On 14 Jul 2012, at 15:47, Stephen P. King wrote:
On 7/14/2012 4:46 AM, Bruno Marchal wrote:
On 14 Jul 2012, at 06:16, Stephen P. King wrote:
On 7/13/2012 11:51 PM, meekerdb wrote:
On 7/13/2012 7:31 PM, Stephen P. King wrote:
Does unpredictability that you have mentioned in another
message will help in this respect? If yes, how?
If you're asking whether unpredictability eliminates
responsibility, the answer is no.
Brent
Hi Brent,
OK, so does the converse hold? Predictability eliminates
responsibility? That sentence looks very wrong....
Right. Predictability is irrelevant to the social concept of
responsibility.
Brent
--
OK, so what is relevant? What action is the determinant of a
given quantity of responsibility? Knowledge? No, that can't be
because that involves predictability. So, I am at a loose. Please
enlighten me.
Knowledge of our ignorance. Numbers intrinsic knowledge of their
own relative ignorance.
Bruno
http://iridia.ulb.ac.be/~marchal/
So then we can think of numbers as "quantities of relative
ignorance"?
Not at all. I was thinking of the numbers encoding persons relatively
to universal numbers.

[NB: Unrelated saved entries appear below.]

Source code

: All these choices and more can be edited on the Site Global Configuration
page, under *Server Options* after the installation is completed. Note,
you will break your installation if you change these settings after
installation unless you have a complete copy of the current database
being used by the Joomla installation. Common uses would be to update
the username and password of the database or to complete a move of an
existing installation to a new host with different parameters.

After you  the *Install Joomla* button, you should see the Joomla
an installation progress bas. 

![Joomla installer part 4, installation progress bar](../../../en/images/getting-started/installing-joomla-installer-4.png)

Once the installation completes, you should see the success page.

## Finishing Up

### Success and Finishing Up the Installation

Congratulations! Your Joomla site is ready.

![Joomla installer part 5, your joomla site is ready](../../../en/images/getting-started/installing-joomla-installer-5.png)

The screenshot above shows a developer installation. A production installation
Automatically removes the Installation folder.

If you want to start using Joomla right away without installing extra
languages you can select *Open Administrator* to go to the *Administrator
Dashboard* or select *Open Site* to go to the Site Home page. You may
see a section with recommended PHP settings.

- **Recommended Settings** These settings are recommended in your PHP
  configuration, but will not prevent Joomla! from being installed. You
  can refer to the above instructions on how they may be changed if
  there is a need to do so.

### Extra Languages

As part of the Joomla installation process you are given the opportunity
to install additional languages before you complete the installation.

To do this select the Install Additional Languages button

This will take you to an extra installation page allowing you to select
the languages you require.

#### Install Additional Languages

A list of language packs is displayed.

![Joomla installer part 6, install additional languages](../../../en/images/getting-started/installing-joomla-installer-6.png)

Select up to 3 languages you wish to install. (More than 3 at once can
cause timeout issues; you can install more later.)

Those numbers bears first person views and can
acknowledge their ignorance.
That is much better than the "ghosts of departed quantities" that
Newton had! But how does this answer my question of responsibility?
Because those numbers can hesitate and take decision acknowledging
their ignorance, and develop a notion of responsibility.
You are talking to a different question and assuming a measure
exists where one cannot be defined.
You jump from one subject to another. As I said to John Clark, the
self-indetermination used in free will has nothing to do with the
first person indeterminacy, which is related to the measure problem.
The absence of a property is the complement of the property, no?
In some context.
This is where we cannot avoid some form of set theory and it is
exactly where we get into trouble!
There is no part of Cantor paradise we can really avoid when studying
machine's psychology. Set theory, complex analysis, you name it. I
don't see the problem you are alluding too, beyond the fact that comp
is used here to formulate and make precise some problem indeed.